"La memoria del procuratore Gaetano
Costa e di tanti altri va conservata perché ci racconta che c'è
ancora una sfida aperta, forte, drammatica". Lo dice Claudio
Fava, presidente della commissione regionale antimafia, in
margine alla commemorazione di Costa.
"Ho la sensazione - aggiunge - che ci sia però un errore di
prospettiva. Il fatto che Cosa nostra abbia scelto in questi
anni un profilo basso, meno rumoroso e meno clamoroso, ha
portato taluni a pensare che la lotta alla mafia fosse
un'occasione per passerelle, carriere, autocertificazioni e non
per una militanza civile e per un impegno verso la politica e
non soltanto verso la giustizia".
"Invece - prosegue Fava - questo è il tempo di darsi da fare
senza lasciare ai magistrati il compito di risolvere loro ogni
problema. Se la politica decidesse una volta tanto di arrivare
il giorno prima e non il giorno dopo lo scioglimento di un
comune, il giorno dopo una sentenza o un rinvio a giudizio, se
cominciasse ad assumersi la responsabilità di anticipare,
prevedere e prevenire faremmo buon uso anche della memoria di
persone come il procuratore Costa".
Riprendendo il questore Renato Cortese, secondo cui non ci
sarà magari la mafia stragista ma è ancora forte, Fava dice:
"Sono d'accordo con il questore profondo conoscitore delle cose
siciliane.

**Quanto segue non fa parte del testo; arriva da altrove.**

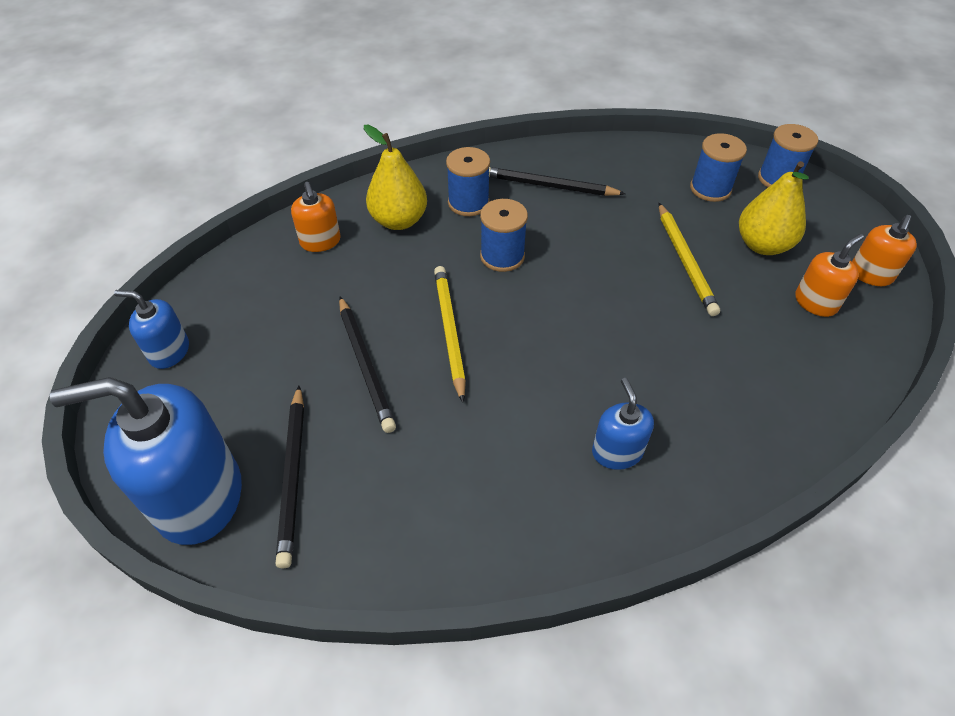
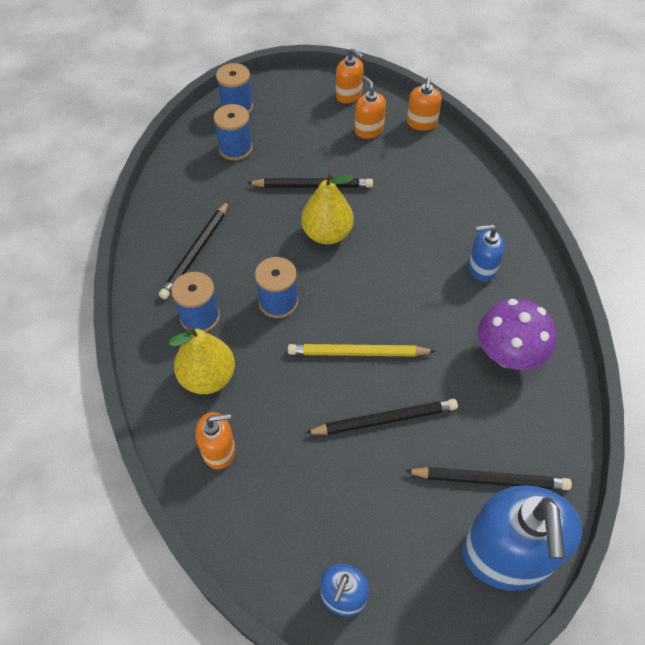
camera: 80 degrees left, 5 degrees up
(477, 490) = (508, 355): none -> purple mushroom
(685, 261) = (312, 186): yellow pencil -> black pencil
(762, 245) = (307, 138): yellow pear -> yellow pear (327, 234)
(868, 360) = (421, 123): none -> orange soap dispenser

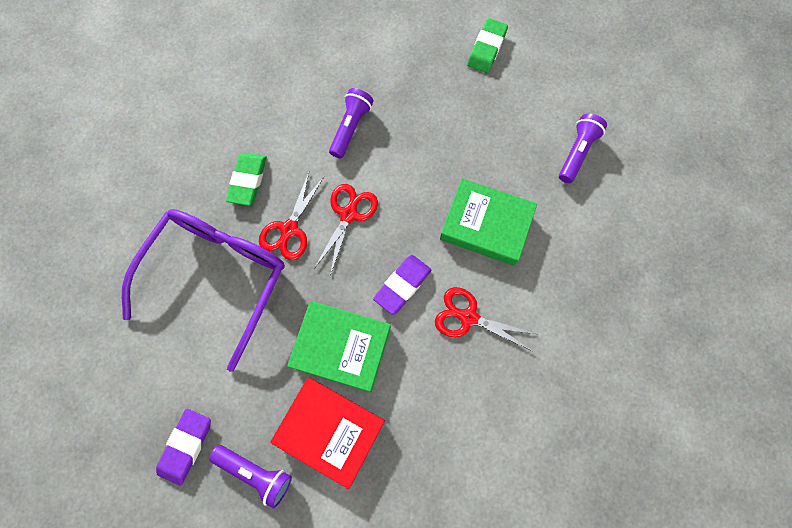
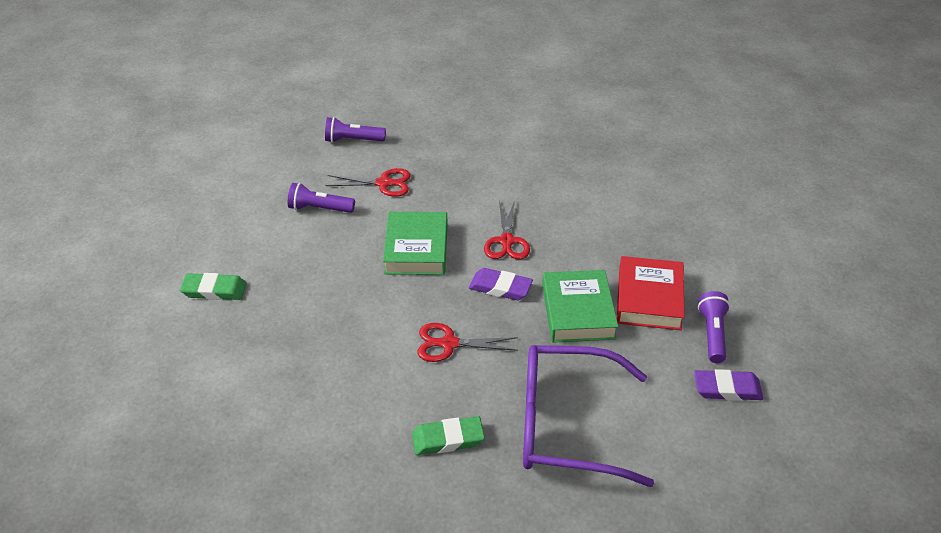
camera: 110 degrees left, 30 degrees down
(289, 229) = (486, 384): red scissors -> red scissors (383, 183)
(351, 128) = (348, 371): purple flashlight -> purple flashlight (353, 140)

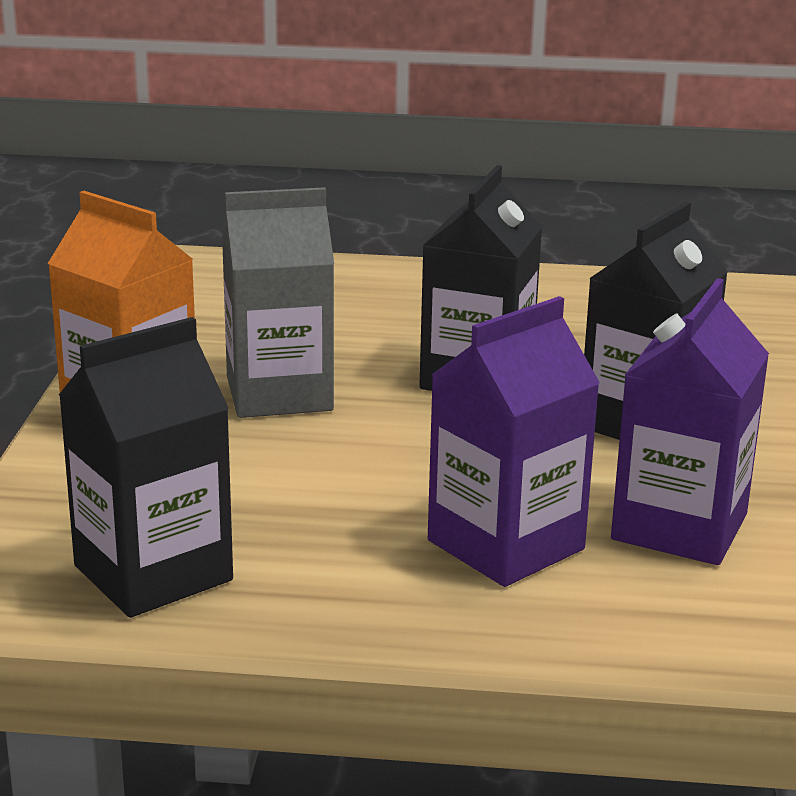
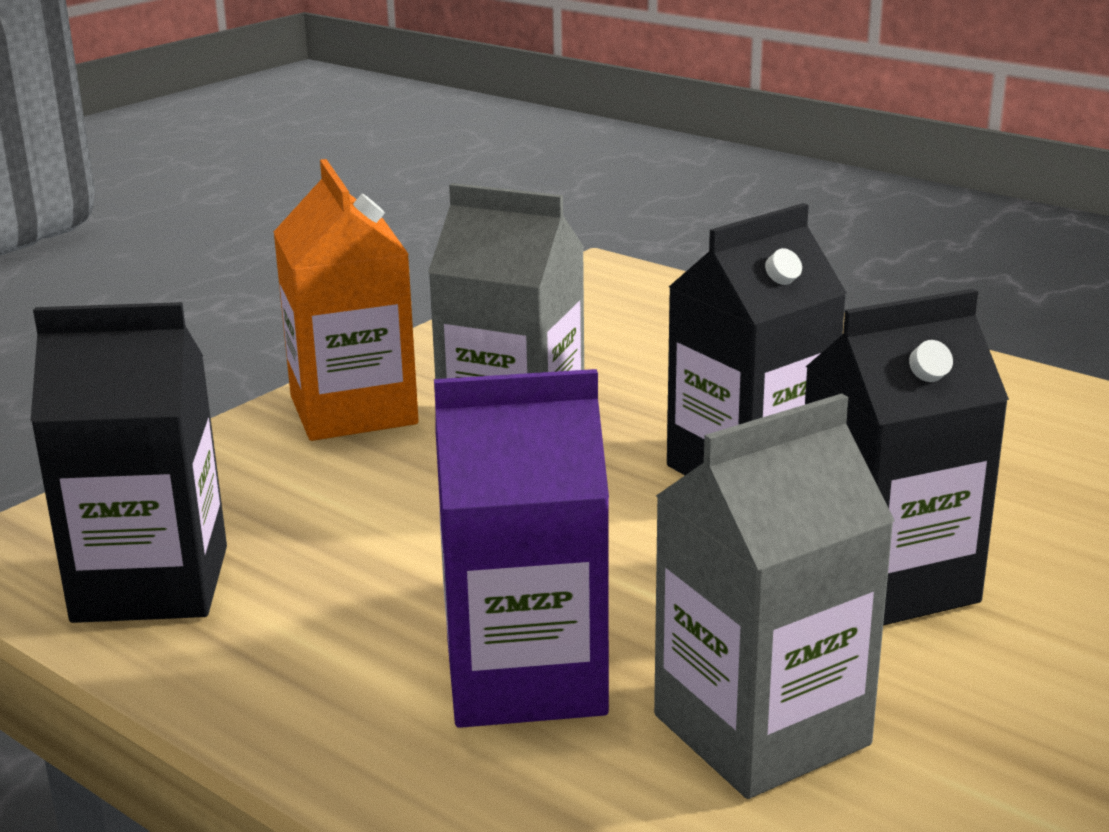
camera: 35 degrees right, 0 degrees up
(679, 527) = (761, 730): purple carton -> grey carton

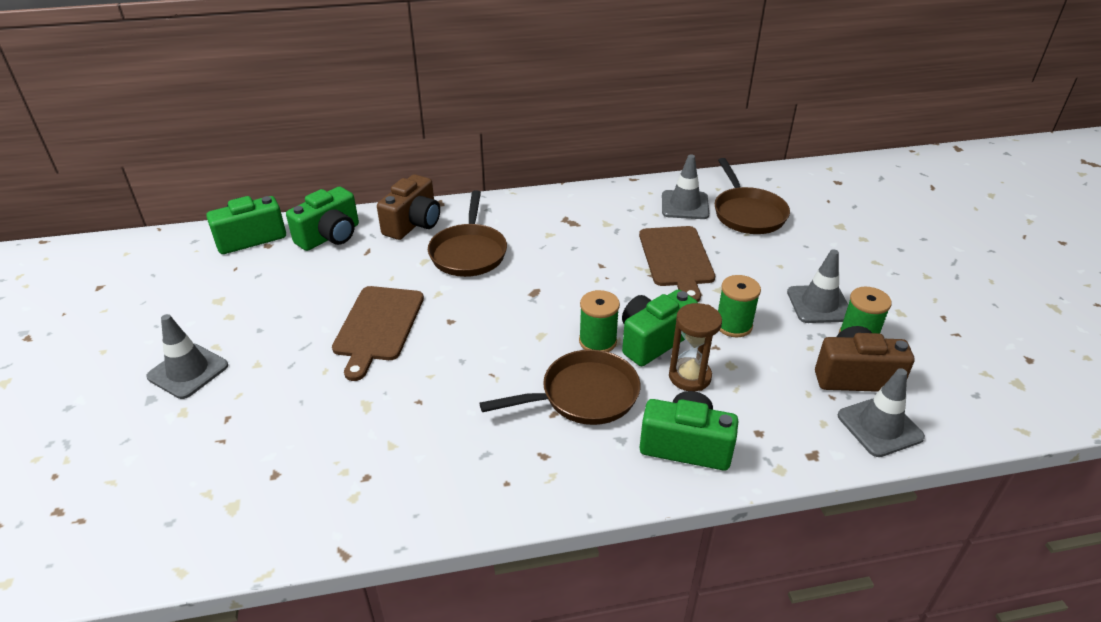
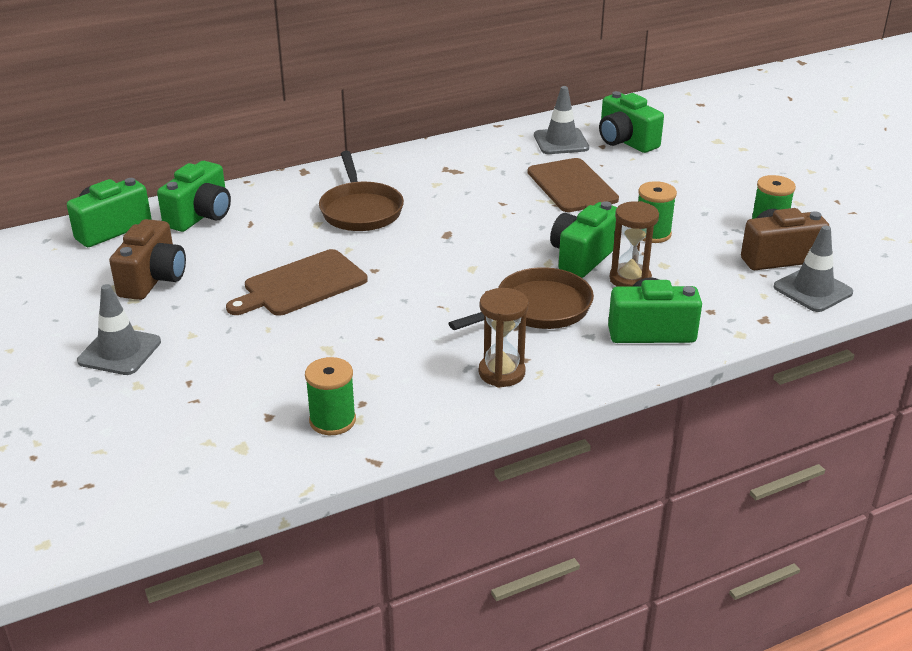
camera: 15 degrees left, 5 degrees down
(378, 326) = (301, 285): brown cutting board -> brown cutting board turned 60 degrees clockwise
(413, 224) = (286, 193): brown camera -> brown camera (153, 279)
(514, 468) = (501, 373): none -> brown hourglass
(597, 341) = (530, 265): green spool -> green spool (332, 420)
(747, 213) = (625, 141): brown pan -> green camera
(819, 304) = (723, 206): grey traffic cone -> none

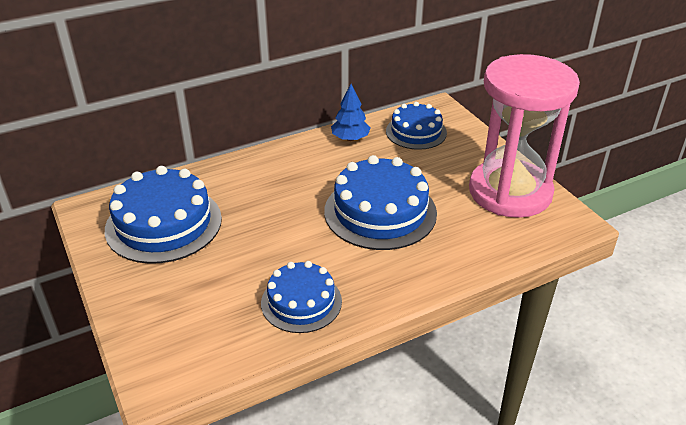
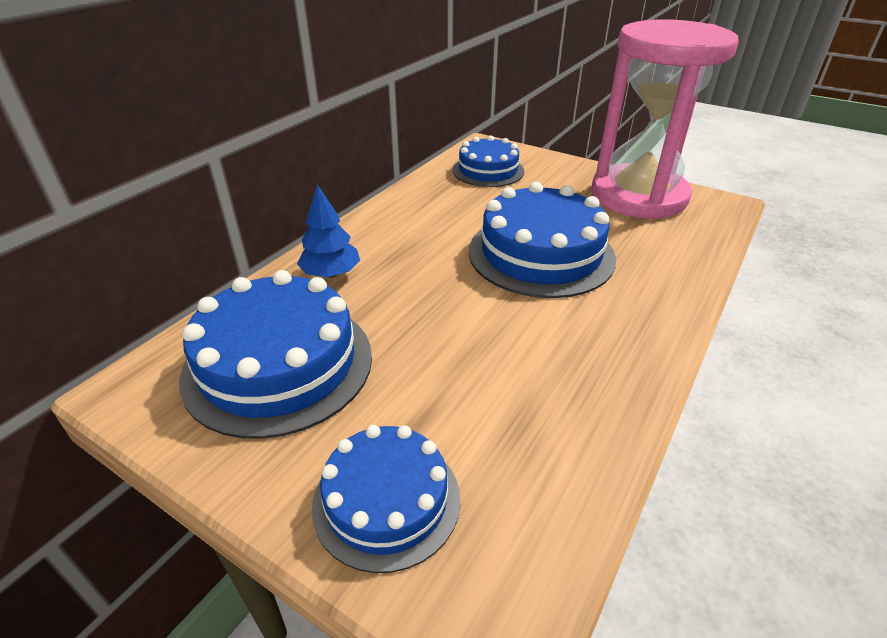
camera: 30 degrees left, 0 degrees up
(301, 302) = (570, 390): blue cake -> blue cake (386, 500)
(350, 138) = (426, 194): blue tree -> blue tree (331, 274)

La mafia è diventata un sistema di potere. E sono
questi sistemi a essere seducenti: brillano, concedono
benevolenza, garantiscono protezione. E' una mafia che non fa
stragi, è vero, ma organizza convivi, salotti, affari,
garantisce carriere politiche, gestisce il sistema della spesa
pubblica. È quindi una mafia che crea consenso. E oggi è una
mafia paradossalmente più pericolosa di quella stragista di
Corleone che creava terrore ma non consenso".